Looking slightly crazed at the end!!
We had arrived a few hours earlier (I was running as part of my boarding house group) in our minibus. We had parked up, and got our numbers (mine was 20033) and positioned ourselves around the front of the stage where a man appeared to get us all moving and warmed up for the run. Then the event manager appeared and taught us all the 'race4life' dance which we then proceeded to do. We then were divided into 3 groups; the 'runners', the 'joggers' and the 'walkers' . I positioned myself at the back of the runners/the front of the joggers - this was my first fundraising run and I had no idea about the standard!! The horn blew and we were off - racing for life!! My friend disappeared off into the distance and I gradually moved away from the group. The course was quite tricky -uphill, downhill, uphill, downhill, then up hill again!!!
Yep - there's the top

The atmosphere was what can best be described as happy!! There were huge cheer's from the spectators, children running around, runners smiling as they crossed the line, on by one. Of course there were the promotional people from companies giving away free drinks etc who added to the good atmosphere.. Every one was dressed in pink - some had T-shirts with slogans; some had dressed up their dogs!! Including my house staff - one of which was wearing exactly the same top as me!! :/ slightly awkward, but oh well!! Another even had its on doggy baby grow :/

Dressed up smartly for Race4Life!!
The 'doggy-grow'!!

After we had all completed the race we decided to stay a bit longer in the sunshine - it was really nice and at 2 hours and 20 minuets the final 'racer' crossed the line - we all lined the path and cheered!! 

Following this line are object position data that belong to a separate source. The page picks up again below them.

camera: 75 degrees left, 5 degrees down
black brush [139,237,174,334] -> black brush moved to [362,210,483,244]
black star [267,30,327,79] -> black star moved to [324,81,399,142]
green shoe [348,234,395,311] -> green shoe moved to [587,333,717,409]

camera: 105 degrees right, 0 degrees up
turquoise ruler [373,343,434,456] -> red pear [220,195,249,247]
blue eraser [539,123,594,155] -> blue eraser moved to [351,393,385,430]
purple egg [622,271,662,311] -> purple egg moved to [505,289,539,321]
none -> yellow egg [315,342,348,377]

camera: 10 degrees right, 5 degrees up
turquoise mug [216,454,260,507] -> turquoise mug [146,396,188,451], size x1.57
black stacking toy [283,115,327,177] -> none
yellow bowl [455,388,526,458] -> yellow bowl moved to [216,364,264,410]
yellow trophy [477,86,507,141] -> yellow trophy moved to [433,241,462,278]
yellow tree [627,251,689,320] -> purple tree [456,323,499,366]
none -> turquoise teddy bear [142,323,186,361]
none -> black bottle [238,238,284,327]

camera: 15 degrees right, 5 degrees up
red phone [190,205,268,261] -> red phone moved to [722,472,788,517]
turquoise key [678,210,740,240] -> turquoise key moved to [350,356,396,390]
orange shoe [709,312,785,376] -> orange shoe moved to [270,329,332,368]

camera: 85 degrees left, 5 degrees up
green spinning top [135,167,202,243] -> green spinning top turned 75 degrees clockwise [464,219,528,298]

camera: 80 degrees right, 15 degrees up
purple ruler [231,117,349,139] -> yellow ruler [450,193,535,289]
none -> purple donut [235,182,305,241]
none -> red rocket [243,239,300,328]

I would strongly recommend entering in a race for life event next time, no matter what your ability or background. Its well worth the day out and the money goes to such a good cause... ''as we race for life... others fight for life''..... 

Flags flying high for Race For Life



Sunday, 7 July 2013

Limbo in London Southbank

When you come out of Waterloo station, and go through the tunnel and up the stairs, turn left. You will see a really cute beer garden with fairy lights and happy people, if you walk through it you will notice the entrance of a large red and white circus tent. Coming from this tent is the smell of low hanging smoke and an inviting glow. If you enter this tent, you can watch a show called Limbo.

Once inside, you take your seat around a surprisingly small stage set in the middle of the tent. That glow noticed from outside is the only source of light and it comes from light bulbs hanging down above this stage.

The show begins. It starts off quiet weirdly - and the contortionist guy freaks me out and I can't watch - I'm wondering what I've got myself into. But then my opinion completely changes. The acts come on, one by one, athlete after athlete, entertainer after entertainer. There's a guy I named 'money man' who seems to display the limits of human strength with some gymnastics on top of some iron bars. He could dance too, and did a wonderful performance with another 2 men. There was a French man as well who did an act climbing and falling (!!) down a pole, a woman who breathed fire and another woman who was an awesome tap dancer!!

I really enjoyed it!! I found it inspiring. This group of young entertainers traveling the world, having fun, doing what they love to an awe-struck audience. And as I walked out the tent, I couldn't help wondering what it would be like to join them - I remembered back to my IGCSE results day - where I did surprisingly well and my dreams of joining the circus and riding round on the backs of horses with feathers on their heads was shunted by the burden of higher education.